┌─ Material supplied

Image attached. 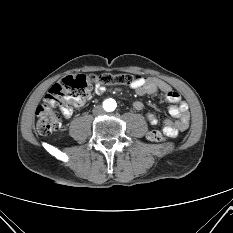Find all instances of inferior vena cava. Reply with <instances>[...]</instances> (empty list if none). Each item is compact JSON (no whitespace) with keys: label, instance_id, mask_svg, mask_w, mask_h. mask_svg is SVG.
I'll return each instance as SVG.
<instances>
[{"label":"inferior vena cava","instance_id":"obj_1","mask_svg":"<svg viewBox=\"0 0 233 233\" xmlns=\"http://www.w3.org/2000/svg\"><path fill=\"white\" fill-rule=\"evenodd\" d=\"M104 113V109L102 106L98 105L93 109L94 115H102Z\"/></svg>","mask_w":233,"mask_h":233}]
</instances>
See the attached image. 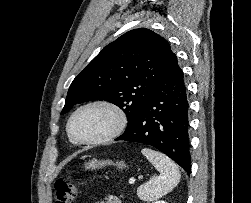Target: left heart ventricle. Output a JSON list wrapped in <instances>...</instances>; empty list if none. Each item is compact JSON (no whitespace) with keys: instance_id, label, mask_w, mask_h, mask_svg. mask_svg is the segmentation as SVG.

└─
┌─ Material supplied

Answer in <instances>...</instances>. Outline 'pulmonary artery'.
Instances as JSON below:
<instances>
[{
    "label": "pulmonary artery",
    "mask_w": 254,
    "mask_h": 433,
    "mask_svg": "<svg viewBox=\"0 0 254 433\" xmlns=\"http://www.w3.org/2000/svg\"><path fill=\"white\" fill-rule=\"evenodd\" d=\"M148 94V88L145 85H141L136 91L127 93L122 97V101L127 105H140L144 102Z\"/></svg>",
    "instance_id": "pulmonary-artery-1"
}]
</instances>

└─

## Short exercise
Change "Outline" to "Segment" in the rows from the line holding "Answer in <instances>...</instances>." through the line holding "94V88L145 85H141L136 91L127", inclusive, leaving everything else as it is. Return only those lines.

## Full answer
Answer in <instances>...</instances>. Segment 'pulmonary artery'.
Instances as JSON below:
<instances>
[{
    "label": "pulmonary artery",
    "mask_w": 254,
    "mask_h": 433,
    "mask_svg": "<svg viewBox=\"0 0 254 433\" xmlns=\"http://www.w3.org/2000/svg\"><path fill=\"white\" fill-rule=\"evenodd\" d=\"M148 94V88L145 85H141L136 91L127 93L122 97V101L127 105H140L144 102Z\"/></svg>",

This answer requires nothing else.